Osho Rajneesh disse, in un suo celebre discorso: «L’Oriente è introverso, l’Occidente è estroverso. L’uomo è scisso, la mente è schizofrenica.
L’Occidente ha sviluppato la scienza e ha dimenticato completamente l’anima: è interessato alla materia, ma ha lasciato cadere nell’oblio la soggettività interiore. È focalizzato completamente sull’oggetto.
L’Oriente ha maturato troppo interesse per l’anima, ma ha dimenticato l’oggetto, la materia, il mondo.
Ecco perché tutti i grandi Maestri provengono dall’Oriente e tutti i grandi scienziati provengono dall’Occidente.
Ma questa non è una situazione ottimale: non dovrebbe essere così. L’uomo dovrebbe diventare un’unità».

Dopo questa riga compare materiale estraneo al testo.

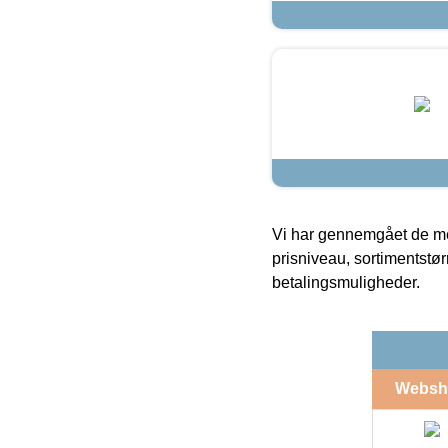
Vi har gennemgået de mes
prisniveau, sortimentstø
betalingsmuligheder.
Websh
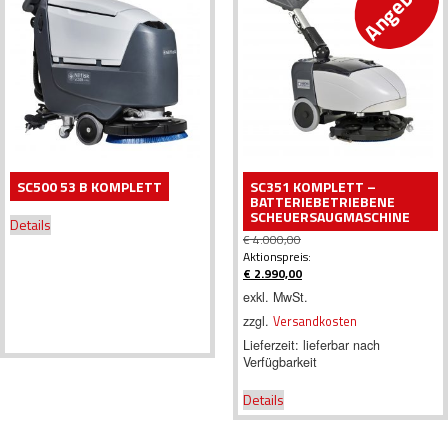
Angebot!
SC500 53 B KOMPLETT
SC351 KOMPLETT –
BATTERIEBETRIEBENE
SCHEUERSAUGMASCHINE
Details
€
4.000,00
Ursprünglicher
Aktionspreis:
Preis
€
2.990,00
war:
Aktueller
exkl. MwSt.
€ 4.000,00
Preis
zzgl.
Versandkosten
ist:
€ 2.990,00.
Lieferzeit:
lieferbar nach
Verfügbarkeit
Details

In estrema sintesi, bisognerebbe far venire alla luce un'umanità che sappia agire nella materia ed abbia conseguito un'autentica realizzazione spirituale.
Qual è il destino dell'umanità?
Abbiamo così posto le condizione teoriche per andare a modificare il nostro destino e quello dell'umanità... che cosa accadrà nei prossimi decenni?

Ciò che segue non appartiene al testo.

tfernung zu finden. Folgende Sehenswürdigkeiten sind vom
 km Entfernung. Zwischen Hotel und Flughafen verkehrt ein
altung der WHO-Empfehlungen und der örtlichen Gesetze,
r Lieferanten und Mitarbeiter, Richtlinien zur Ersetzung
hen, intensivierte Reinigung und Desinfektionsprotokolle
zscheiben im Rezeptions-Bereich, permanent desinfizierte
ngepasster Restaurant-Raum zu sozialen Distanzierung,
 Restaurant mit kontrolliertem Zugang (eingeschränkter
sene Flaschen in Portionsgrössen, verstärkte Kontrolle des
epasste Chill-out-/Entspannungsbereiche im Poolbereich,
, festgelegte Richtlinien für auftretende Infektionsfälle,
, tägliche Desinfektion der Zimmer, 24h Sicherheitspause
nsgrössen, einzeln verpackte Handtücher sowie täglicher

Voglio presentarvi brevemente due scenari situati uno all'estremo opposto dell'altro nell'infinito campo delle possibilità:
- il destino ideato e programmato dai dominatori, vale a dire una sorta di neo-capitalismo basato su di una società del controllo (il cosiddetto capitalismo della sorveglianza);
- il destino che può essere realizzato da un'umanità consapevole che, nei miei saggi, ho definito Utopia Razionale.
Nel primo scenario, verrà introdotta una identità digitale per far funzionare un sistema di sorveglianza molto sofisticato che si avvarrà di telecamere a riconoscimento facciale, analisi degli smartphone e così via, al fine di implementare un meccanismo di credito sociale come quello che è già in vigore in alcune parti della Cina.
Successivamente verrà abolito il contante e in questo modo l'intera umanità sarà schiavizzata ancor più di quanto non lo sia già oggi, a suon di divieti, ordini e ricatti.
Nel secondo scenario, una nuova umanità realizzerà un mondo senza denaro, banchieri, politici, religioni, confini, razze e altre idiozie varie... come?
Creando una rete di comunità locali in un'ottica di sinergia, collaborazione e condivisione, in cui ciascun membro della società porrà il proprio talento al servizio del bene comune, bilanciando doveri sociali e tempo libero ed agendo nel rispetto della natura e degli animali.
Conclusione
Quale di questi due scenari si realizzerà? Io non lo so, perché il futuro è aperto... tutto dipenderà da noi, da ciò che farà l'umanità, da quante persone riusciranno ad acquisire un'autentica consapevolezza e avranno il coraggio e la forza di agire nel mondo, per cambiarlo.
So però, con assoluta certezza, che ogni società ingiusta ha già posto in essere la causa del suo declino.
So che se una comunità di esseri umani svegli, consapevoli, volenterosi e coraggiosi condivide la medesima visione, allora può realizzare qualunque forma di società desideri, anche quella che in molti liquiderebbero superficialmente come una bellissima utopia.
So che se gli esseri umani cooperassero in vista del bene comune, il bene si diffonderebbe sulla terra.
So che la verità vince sulla menzogna... che l'amore ha il potere di guarire l'intera umanità... e che la luce allontana e sconfigge l'oscurità.
So anche che noi abbiamo un imperativo morale: quello di unirci con tutti quelli che hanno compreso i grandi inganni della nostra epoca, per costruire una nuova società.